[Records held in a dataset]
BEGIN

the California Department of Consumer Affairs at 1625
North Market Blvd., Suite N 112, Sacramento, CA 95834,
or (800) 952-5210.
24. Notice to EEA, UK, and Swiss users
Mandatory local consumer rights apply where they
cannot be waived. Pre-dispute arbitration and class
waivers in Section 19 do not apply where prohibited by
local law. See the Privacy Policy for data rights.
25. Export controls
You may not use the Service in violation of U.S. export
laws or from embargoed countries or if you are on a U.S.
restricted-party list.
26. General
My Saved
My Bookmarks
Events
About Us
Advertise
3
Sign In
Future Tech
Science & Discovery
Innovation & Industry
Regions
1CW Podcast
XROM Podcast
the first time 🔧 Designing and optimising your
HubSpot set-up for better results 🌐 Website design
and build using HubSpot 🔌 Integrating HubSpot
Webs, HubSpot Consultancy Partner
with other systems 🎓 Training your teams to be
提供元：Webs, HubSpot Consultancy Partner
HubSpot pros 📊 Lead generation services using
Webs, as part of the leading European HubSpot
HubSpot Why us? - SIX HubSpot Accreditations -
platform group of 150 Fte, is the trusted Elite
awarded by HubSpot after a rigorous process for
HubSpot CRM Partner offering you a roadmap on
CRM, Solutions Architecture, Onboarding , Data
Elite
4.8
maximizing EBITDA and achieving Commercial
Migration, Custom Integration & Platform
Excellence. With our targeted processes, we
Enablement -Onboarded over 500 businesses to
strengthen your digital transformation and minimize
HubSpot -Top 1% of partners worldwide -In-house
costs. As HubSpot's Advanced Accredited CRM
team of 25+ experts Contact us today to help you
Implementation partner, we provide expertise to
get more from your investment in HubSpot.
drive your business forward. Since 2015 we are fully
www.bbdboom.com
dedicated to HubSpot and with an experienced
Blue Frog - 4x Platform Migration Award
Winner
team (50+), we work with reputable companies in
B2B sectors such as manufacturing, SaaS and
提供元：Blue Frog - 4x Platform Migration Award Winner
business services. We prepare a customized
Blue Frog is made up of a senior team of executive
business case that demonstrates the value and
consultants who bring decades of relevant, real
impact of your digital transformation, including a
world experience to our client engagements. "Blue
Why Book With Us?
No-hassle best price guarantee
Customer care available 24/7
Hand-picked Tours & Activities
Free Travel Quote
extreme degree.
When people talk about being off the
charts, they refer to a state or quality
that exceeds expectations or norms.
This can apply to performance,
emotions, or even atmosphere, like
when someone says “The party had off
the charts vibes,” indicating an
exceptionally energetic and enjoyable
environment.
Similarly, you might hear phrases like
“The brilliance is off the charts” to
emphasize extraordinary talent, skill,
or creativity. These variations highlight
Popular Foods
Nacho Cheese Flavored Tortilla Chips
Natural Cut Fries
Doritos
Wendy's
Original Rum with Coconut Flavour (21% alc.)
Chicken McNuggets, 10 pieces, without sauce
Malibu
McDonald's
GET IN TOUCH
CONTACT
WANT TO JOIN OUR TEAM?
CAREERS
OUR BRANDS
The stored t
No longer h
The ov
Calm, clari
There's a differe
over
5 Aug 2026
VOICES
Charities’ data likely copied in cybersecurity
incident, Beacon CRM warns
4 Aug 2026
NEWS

END

Rewrite the items from the beginning through the line containing "awarded by HubSpot", switching "Podcast" to "Broadcast" and leaving everything else unchanged.

the California Department of Consumer Affairs at 1625
North Market Blvd., Suite N 112, Sacramento, CA 95834,
or (800) 952-5210.
24. Notice to EEA, UK, and Swiss users
Mandatory local consumer rights apply where they
cannot be waived. Pre-dispute arbitration and class
waivers in Section 19 do not apply where prohibited by
local law. See the Privacy Policy for data rights.
25. Export controls
You may not use the Service in violation of U.S. export
laws or from embargoed countries or if you are on a U.S.
restricted-party list.
26. General
My Saved
My Bookmarks
Events
About Us
Advertise
3
Sign In
Future Tech
Science & Discovery
Innovation & Industry
Regions
1CW Broadcast
XROM Broadcast
the first time 🔧 Designing and optimising your
HubSpot set-up for better results 🌐 Website design
and build using HubSpot 🔌 Integrating HubSpot
Webs, HubSpot Consultancy Partner
with other systems 🎓 Training your teams to be
提供元：Webs, HubSpot Consultancy Partner
HubSpot pros 📊 Lead generation services using
Webs, as part of the leading European HubSpot
HubSpot Why us? - SIX HubSpot Accreditations -
platform group of 150 Fte, is the trusted Elite
awarded by HubSpot after a rigorous process for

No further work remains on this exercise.